In the past, supply chain analytics was limited mostly to statistical analysis and quantifiable performance indicators for demand planning and forecasting. Data was stored in spreadsheets that came from different participants within the supply chain.
By the 1990s, companies were adopting Electronic Data Interchange (EDI) and Enterprise Resource Planning (ERP) systems to connect and exchange information among supply chain partners. These systems provided easier access to data for analysis, along with assisting businesses in their designing, planning and forecasting.
In the 2000s, businesses began turning to business intelligence and predictive analytic software solutions. These solutions helped companies gain a more in-depth knowledge of how their supply chain networks were performing, how to make better decisions and how to optimize their networks.
The challenge today concerns how companies can best use the huge amounts of data generated in their supply chain networks. As recently as 2017, a typical supply chain accessed 50 times more data than just five years earlier.² However, less than a quarter of this data was being analyzed. Further, while approximately 20% of all supply chain data is structured and can be easily analyzed, 80% of supply chain data is unstructured or dark data.³ Today’s organizations are looking for ways to best analyze this dark data.

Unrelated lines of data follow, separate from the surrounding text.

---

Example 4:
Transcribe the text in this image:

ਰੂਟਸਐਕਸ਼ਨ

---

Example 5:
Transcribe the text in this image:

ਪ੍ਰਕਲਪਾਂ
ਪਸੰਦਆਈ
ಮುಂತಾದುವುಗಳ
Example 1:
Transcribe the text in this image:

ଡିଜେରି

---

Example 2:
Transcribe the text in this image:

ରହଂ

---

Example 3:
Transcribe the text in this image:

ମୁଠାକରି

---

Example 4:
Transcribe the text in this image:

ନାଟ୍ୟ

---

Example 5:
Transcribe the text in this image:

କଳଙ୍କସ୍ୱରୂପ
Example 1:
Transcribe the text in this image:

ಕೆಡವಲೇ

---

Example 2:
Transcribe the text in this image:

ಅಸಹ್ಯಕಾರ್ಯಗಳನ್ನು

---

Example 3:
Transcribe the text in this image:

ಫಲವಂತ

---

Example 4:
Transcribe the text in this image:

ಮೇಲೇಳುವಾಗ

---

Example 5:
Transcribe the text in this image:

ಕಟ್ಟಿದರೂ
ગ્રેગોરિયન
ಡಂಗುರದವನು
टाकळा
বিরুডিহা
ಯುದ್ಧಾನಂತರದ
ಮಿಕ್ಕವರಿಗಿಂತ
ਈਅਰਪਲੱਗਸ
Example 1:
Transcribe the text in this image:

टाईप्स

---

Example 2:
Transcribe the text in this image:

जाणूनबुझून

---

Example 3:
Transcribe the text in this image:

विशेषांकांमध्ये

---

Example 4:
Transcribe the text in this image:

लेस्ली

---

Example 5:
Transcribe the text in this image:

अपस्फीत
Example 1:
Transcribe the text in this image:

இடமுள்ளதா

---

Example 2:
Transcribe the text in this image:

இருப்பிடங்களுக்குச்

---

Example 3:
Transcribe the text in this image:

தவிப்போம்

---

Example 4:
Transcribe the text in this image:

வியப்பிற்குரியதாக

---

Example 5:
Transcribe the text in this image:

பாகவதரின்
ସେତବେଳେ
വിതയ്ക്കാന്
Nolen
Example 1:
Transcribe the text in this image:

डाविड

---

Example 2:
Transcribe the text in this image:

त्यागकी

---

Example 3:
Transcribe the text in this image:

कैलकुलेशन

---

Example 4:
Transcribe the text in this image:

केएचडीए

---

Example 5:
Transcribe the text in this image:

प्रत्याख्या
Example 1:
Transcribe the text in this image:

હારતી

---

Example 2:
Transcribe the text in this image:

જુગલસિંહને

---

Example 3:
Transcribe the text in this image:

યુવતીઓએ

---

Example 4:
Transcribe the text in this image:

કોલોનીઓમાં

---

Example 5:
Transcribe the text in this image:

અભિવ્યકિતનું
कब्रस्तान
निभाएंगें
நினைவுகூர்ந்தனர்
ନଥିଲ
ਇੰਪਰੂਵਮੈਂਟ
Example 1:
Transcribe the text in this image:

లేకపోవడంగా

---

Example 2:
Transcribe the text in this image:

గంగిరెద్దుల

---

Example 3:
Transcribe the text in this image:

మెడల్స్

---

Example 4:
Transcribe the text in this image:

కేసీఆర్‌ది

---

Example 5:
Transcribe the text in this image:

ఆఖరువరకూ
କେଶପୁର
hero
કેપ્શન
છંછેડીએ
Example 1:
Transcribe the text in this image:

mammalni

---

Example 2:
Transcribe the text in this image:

Studies are pointing to cognitive technologies or artificial intelligence as the next frontier in supply chain analytics. AI solutions go beyond information retention and process automation. AI software can think, reason and learn in a human-like manner. AI can also process tremendous amounts of data and information — both structured and unstructured data — and provide summaries and analyses of that information in an instant.
IDC estimates that by 2020, 50% of all business software will incorporate some cognitive computing functions.⁴ AI not only provides a platform for powerfully correlating and interpreting data from across systems and sources — it also allows organizations to analyze supply chain data and intelligence in real time. Coupled with emerging blockchain technologies, companies in the future will be able to proactively forecast and predict events.